**Aim of the task**
Convert the listing below into a Markdown table with the columns Row and Text, putting one line in each numbered row. Omit blank lines and the pictures.

**Supplied material**

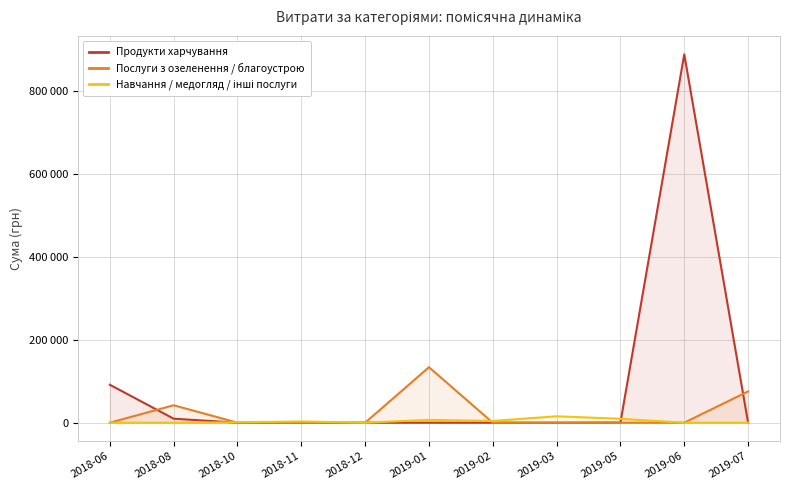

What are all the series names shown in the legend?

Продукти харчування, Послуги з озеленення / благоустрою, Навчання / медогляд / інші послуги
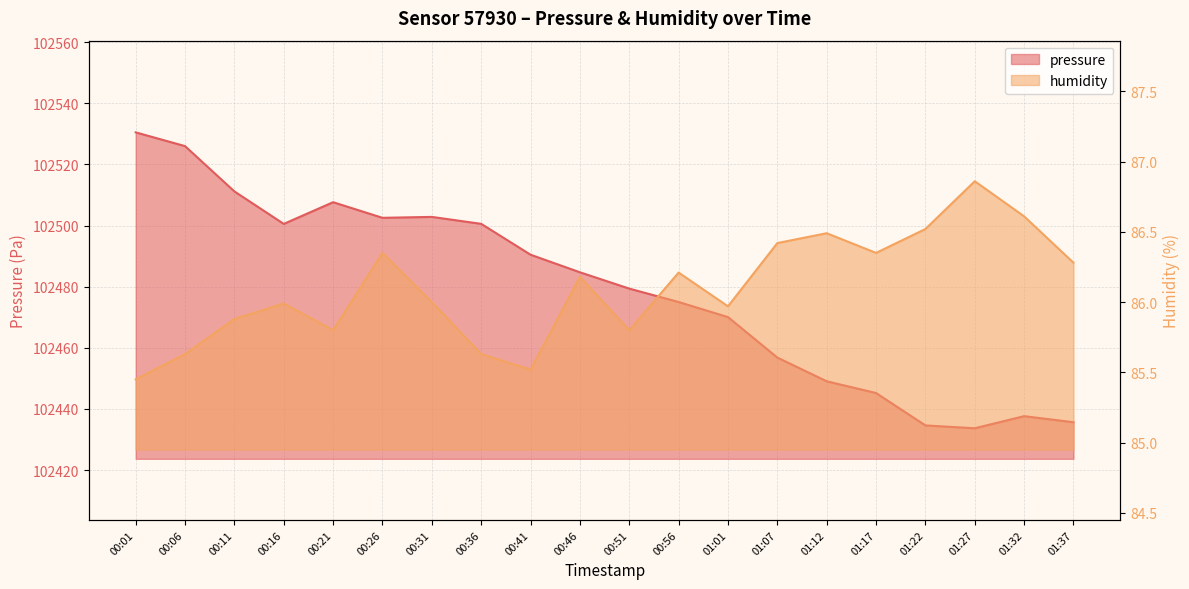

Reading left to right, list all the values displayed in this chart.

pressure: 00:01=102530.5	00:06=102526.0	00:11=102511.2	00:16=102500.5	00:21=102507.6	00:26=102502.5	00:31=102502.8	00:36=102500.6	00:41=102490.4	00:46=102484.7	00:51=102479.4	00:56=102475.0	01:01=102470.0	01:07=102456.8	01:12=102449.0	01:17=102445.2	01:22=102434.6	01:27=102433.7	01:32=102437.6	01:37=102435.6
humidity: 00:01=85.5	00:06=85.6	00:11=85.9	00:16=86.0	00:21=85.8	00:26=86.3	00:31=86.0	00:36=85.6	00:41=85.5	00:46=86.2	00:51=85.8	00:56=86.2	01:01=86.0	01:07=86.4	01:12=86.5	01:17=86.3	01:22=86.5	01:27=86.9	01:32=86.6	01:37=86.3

**Response box**
| Row | Text |
|---|---|
| 1 | What are all the series names shown in the legend? |
| 2 | Продукти харчування, Послуги з озеленення / благоустрою, Навчання / медогляд / інші послуги |
| 3 | Reading left to right, list all the values displayed in this chart. |
| 4 | pressure: 00:01=102530.5	00:06=102526.0	00:11=102511.2	00:16=102500.5	00:21=102507.6	00:26=102502.5	00:31=102502.8	00:36=102500.6	00:41=102490.4	00:46=102484.7	00:51=102479.4	00:56=102475.0	01:01=102470.0	01:07=102456.8	01:12=102449.0	01:17=102445.2	01:22=102434.6	01:27=102433.7	01:32=102437.6	01:37=102435.6 |
| 5 | humidity: 00:01=85.5	00:06=85.6	00:11=85.9	00:16=86.0	00:21=85.8	00:26=86.3	00:31=86.0	00:36=85.6	00:41=85.5	00:46=86.2	00:51=85.8	00:56=86.2	01:01=86.0	01:07=86.4	01:12=86.5	01:17=86.3	01:22=86.5	01:27=86.9	01:32=86.6	01:37=86.3 |